Lu dans le cadre du Grand Prix de Elle
Ce livre n’est pas vraiment un policier car on sait très vite qui est l’assassin et le violeur de Viktorija jeune fille de 17 ans.
C’est un roman choral qui donne tour à tour la parole à Katja la mère, Inès la sœur et Zvone le policier. On n’entend jamais Mario le présumé assassin, on ne connaîtra pas ses motivations, on ne saura pas ce qu’il pense. C’est une sorte d’ombre, qui ne travaille pas, suit une routine immuable et ne semble même pas se soucier des traces qu’il a pu laisser.
Lorsque la police présente les indices l’incriminant aux médias, sa mère et sa sœur les reconnaissent et vont réagir de façon différente.
Katja va tout faire pour le protéger. Fidèle pratiquante, elle se réfugie à l’église où elle trouve sa réponse, le diable a pris possession de lui durant 5 mn. Elle s’identifie à la Vierge et pense que : «Les fils sont toujours un supplice pour les mères»
Inès ne résiste pas à la pression de la famille paternelle et préfère prendre la fuite.
Mais l’ambivalence de la famille n’est pas la seule car Zvone le jeune policier qui pressent la vérité laisse certains de ses collègues choisir la voie de la facilité.
C’est un roman noir avec une atmosphère pesante. L’histoire est à l’image de la ville de Split touristique, tournée vers l’Europe mais qui reste marquée par le socialisme et la corruption partout présente.
Une fois le livre refermé, on garde une sensation de tristesse et de pessimisme suite entre autres aux dernières paroles d’Inès.
Ce livre a une couverture magnifique et son papier très épais rend la lecture agréable.
Dans la plupart des romans policiers, l’intrigue repose sur l’identification du coupable. Dans Mater Dolorosa, l’enjeu est ailleurs. En effet, on devine très vite l’identité du meurtrier, au même rythme et avec le même effroi que les trois personnages qui se partagent la narration. Une mère, une sœur, un policier - bien impuissant face aux liens du sang.
“Où était-il ce samedi soir ? À la maison. Ce qu’il faisait ? Il dormait. Qui peut le confirmer ? Sa mère. Peut-être aussi sa sœur.” On ne sait pas grand-chose du meurtrier. Il se contente d’être là, un fils, un frère, un tueur, un violeur, alors que les trois autres personnages se démènent pour le protéger ou le coincer.

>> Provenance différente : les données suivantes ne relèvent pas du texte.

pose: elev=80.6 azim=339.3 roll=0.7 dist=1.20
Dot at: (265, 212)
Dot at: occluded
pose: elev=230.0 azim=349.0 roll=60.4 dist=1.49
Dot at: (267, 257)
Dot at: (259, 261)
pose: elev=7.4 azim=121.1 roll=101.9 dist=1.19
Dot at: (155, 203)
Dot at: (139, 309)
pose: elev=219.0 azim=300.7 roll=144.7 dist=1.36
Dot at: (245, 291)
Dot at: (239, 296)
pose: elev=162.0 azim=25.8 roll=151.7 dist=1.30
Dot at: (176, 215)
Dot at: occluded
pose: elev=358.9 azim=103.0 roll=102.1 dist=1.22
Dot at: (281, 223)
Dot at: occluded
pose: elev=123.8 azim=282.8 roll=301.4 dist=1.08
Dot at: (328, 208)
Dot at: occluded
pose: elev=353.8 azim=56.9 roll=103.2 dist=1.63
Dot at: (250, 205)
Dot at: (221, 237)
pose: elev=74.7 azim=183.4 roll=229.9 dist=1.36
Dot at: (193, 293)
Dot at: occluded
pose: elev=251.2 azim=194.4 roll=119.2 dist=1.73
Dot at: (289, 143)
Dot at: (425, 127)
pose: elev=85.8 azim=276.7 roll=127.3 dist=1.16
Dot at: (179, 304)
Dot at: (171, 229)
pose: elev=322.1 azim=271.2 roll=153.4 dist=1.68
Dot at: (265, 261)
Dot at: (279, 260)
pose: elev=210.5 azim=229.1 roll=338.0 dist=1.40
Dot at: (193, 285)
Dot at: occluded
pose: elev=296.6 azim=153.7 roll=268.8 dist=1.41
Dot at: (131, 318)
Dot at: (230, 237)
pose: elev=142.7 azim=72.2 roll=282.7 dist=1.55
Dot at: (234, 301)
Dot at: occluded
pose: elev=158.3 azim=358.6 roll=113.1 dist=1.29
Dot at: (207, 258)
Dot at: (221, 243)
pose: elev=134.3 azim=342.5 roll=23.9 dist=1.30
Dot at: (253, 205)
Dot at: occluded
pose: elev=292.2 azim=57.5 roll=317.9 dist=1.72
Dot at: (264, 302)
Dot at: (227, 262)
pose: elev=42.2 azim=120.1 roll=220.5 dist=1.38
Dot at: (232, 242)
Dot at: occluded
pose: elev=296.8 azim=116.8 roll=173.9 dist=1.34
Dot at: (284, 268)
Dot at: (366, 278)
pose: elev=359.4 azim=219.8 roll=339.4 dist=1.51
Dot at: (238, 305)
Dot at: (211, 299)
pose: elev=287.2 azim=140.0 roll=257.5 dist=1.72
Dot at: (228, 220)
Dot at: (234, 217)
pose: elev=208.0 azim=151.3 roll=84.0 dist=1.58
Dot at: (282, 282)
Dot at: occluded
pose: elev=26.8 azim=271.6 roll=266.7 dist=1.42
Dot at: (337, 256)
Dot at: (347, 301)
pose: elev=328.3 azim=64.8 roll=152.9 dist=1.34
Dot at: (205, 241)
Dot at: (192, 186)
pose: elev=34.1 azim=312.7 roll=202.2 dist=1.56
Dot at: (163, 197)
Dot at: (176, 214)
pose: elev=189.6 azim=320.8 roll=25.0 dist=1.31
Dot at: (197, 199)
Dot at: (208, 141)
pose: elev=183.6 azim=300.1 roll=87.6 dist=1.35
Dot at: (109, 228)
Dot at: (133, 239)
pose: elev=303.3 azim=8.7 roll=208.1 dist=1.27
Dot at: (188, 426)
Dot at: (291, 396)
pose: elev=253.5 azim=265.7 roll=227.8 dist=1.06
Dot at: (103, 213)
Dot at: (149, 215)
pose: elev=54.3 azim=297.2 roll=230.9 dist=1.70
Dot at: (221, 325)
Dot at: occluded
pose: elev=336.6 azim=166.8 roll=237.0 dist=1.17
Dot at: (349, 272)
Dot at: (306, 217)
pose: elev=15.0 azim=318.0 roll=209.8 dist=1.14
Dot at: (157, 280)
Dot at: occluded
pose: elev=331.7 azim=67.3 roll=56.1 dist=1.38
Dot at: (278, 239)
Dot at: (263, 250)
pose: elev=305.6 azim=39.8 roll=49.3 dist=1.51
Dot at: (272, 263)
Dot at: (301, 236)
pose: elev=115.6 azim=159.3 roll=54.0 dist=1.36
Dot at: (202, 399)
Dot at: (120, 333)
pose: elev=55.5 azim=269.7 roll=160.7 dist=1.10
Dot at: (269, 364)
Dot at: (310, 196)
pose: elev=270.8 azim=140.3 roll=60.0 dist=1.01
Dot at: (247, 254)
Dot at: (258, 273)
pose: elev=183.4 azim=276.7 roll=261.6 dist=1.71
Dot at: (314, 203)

L’enquête piétine, malgré l’évidence, faute de preuves. Pour la faire avancer, il faudrait que la mère, si pieuse, accepte, craque, parle. Or les mères ne cèdent pas, même dans la douleur. “Les fils sont pris à l’armée, ils partent en mer, ils font la guerre, se battent au match, tombent dans les problèmes - et les mères sont encore et toujours là, car elles sont des mères.”
Protéger, dénoncer, oublier ? Comme les personnages, tous complices, coupables ou empêchés, on sait bien qu’il n’y a pas d’issue, pas de salut. Ce récit écrit au présent, bâti de phrases courtes et âpres, explore le silence qui s’installe dans une famille et la morosité qui règne à Split, cette ville qui, vidée de ses touristes, devient aussi triste et froide qu’une église.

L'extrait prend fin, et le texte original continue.